My experience with NT is that people treat NT systems as if they were office computers. This is an invitation for disaster, particularly when you use things such as ActiveX drop-ins or try to run other applications which may not be well behaved. When treated like a dedicated box with a minimal GUI, NT generally behaves itself; though I have doubts that it will ever match dedicated applications running on better understood platforms such as BSD, Linux, HP-UX, or OpenVMS.

I believe the GUI is too tightly coupled to the kernel for NT to ever be considered "stable" across the entire range of applications one could run on it. In contrast to most other OSs, a GUI crash will not take the kernel with it, will not stop a service from running, and usually will not leave the file system in tatters.

On a seperate note: writing stable, well featured drivers for ANY operating system is no picnic. Windows NT is not the easiest operating system to write a driver for, either. It's not so much a question of whether an OEM or a third party can write a better driver, but whether either of them can take the time and care required to craft a stable driver.

However, despite these problems, we are moving ahead with deploying a distributed system of SCADA polling servers based on Windows NT. Believe me, it's not my preferred choice. However, it's what the rest of the staff feels most comfortable with and frankly, when I'm done with it, I want to be able to turn it over to them and do other things...
.....
Study questions:
1. Decide whether each statement below agrees with the Windows NT passage, and for each one give yes or no along with the deciding words quoted from the passage. (a) NT generally behaves itself when treated like a dedicated box with a minimal GUI. (b) Windows NT is the easiest operating system to write a driver for. (c) The planned SCADA polling servers will be based on Linux.
2. Reproduce everything in the Windows NT passage from "On a seperate" down to "a stable driver.".
3. Which platforms does the Windows NT passage name as better understood?

(Named joint coordinates)
.....
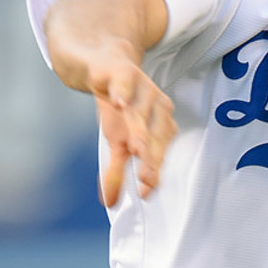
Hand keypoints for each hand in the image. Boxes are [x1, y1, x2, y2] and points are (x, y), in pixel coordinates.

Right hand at [91, 50, 176, 204]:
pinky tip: (119, 101)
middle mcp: (156, 107)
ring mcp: (141, 88)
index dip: (153, 171)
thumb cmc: (119, 108)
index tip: (145, 192)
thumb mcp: (116, 140)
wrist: (107, 64)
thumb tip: (109, 203)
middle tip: (145, 178)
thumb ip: (117, 170)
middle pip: (154, 135)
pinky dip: (122, 91)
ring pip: (141, 111)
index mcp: (161, 126)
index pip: (159, 153)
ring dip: (139, 129)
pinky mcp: (121, 71)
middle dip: (150, 157)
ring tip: (136, 149)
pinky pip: (124, 81)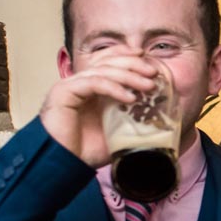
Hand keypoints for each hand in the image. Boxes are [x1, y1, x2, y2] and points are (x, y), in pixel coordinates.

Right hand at [43, 52, 160, 167]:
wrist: (61, 164)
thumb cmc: (84, 151)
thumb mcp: (116, 133)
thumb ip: (133, 122)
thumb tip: (159, 121)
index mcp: (90, 88)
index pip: (108, 61)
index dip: (127, 56)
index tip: (147, 59)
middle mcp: (80, 83)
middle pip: (108, 62)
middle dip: (133, 64)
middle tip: (153, 73)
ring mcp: (71, 86)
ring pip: (103, 71)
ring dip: (129, 76)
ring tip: (148, 85)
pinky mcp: (64, 92)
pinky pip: (93, 83)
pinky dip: (114, 88)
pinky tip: (130, 98)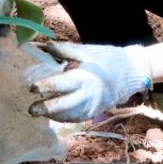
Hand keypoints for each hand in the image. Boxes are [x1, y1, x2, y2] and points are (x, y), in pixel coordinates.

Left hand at [29, 43, 149, 121]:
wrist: (130, 73)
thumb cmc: (107, 59)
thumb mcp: (87, 51)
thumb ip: (65, 50)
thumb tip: (46, 45)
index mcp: (84, 78)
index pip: (60, 85)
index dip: (44, 87)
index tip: (31, 88)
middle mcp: (87, 95)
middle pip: (63, 105)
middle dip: (45, 109)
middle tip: (31, 110)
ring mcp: (92, 106)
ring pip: (69, 115)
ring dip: (53, 114)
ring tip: (40, 111)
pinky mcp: (95, 112)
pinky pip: (76, 118)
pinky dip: (64, 117)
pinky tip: (53, 114)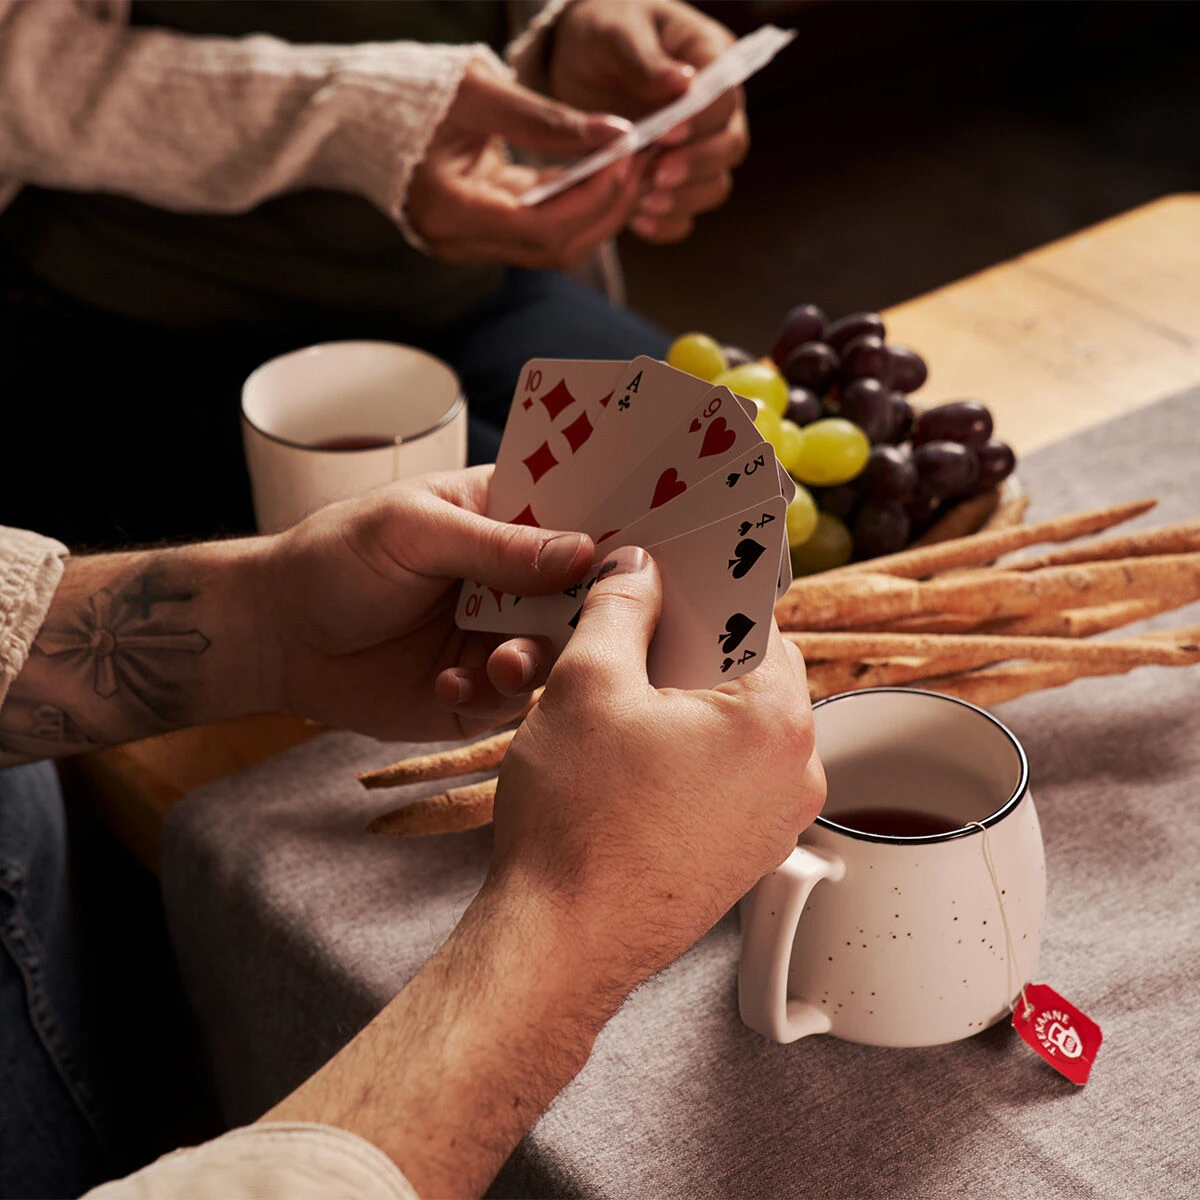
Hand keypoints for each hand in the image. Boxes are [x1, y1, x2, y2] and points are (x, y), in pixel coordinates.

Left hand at [257, 467, 593, 740]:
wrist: (275, 637)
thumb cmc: (335, 558)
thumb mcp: (412, 530)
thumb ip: (497, 545)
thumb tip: (585, 551)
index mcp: (506, 518)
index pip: (581, 515)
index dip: (619, 528)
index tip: (652, 546)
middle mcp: (517, 579)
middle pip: (587, 592)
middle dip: (597, 610)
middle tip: (596, 624)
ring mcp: (502, 635)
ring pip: (562, 654)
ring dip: (540, 661)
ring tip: (501, 664)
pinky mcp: (480, 691)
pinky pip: (515, 702)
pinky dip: (493, 697)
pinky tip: (448, 683)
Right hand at [407, 59, 645, 268]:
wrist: (360, 113)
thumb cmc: (410, 94)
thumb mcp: (479, 92)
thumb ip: (547, 119)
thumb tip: (616, 133)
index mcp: (450, 211)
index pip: (544, 227)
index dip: (596, 197)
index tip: (630, 154)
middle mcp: (458, 242)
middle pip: (558, 248)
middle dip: (609, 206)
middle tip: (646, 159)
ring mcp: (470, 244)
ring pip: (555, 246)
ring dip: (599, 209)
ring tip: (631, 163)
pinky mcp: (482, 233)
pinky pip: (541, 229)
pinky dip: (575, 204)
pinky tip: (600, 170)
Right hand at [490, 545, 825, 987]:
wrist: (559, 943)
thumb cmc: (577, 823)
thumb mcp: (587, 683)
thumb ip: (620, 607)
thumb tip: (636, 571)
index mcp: (776, 721)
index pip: (753, 619)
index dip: (698, 592)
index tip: (660, 583)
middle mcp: (795, 774)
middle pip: (744, 674)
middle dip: (682, 652)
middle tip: (621, 646)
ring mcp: (772, 822)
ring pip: (729, 728)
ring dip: (677, 706)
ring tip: (612, 709)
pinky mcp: (741, 855)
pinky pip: (720, 777)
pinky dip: (680, 755)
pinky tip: (622, 763)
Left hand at [549, 0, 747, 243]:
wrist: (579, 64)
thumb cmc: (605, 33)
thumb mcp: (616, 32)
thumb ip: (645, 59)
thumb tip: (681, 84)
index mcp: (712, 60)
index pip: (725, 98)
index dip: (701, 120)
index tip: (666, 132)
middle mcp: (715, 111)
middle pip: (730, 147)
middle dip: (695, 165)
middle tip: (656, 174)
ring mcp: (699, 150)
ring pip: (714, 185)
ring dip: (682, 199)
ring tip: (643, 202)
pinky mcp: (676, 182)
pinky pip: (684, 214)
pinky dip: (665, 224)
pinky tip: (636, 222)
.....
Outputs in order:
1.
(a) Yes: "When treated like a dedicated box with a minimal GUI, NT generally behaves itself"
(b) No: "Windows NT is not the easiest operating system to write a driver for, either."
(c) No: "we are moving ahead with deploying a distributed system of SCADA polling servers based on Windows NT."

2.
On a seperate note: writing stable, well featured drivers for ANY operating system is no picnic. Windows NT is not the easiest operating system to write a driver for, either. It's not so much a question of whether an OEM or a third party can write a better driver, but whether either of them can take the time and care required to craft a stable driver.

3. BSD, Linux, HP-UX, and OpenVMS.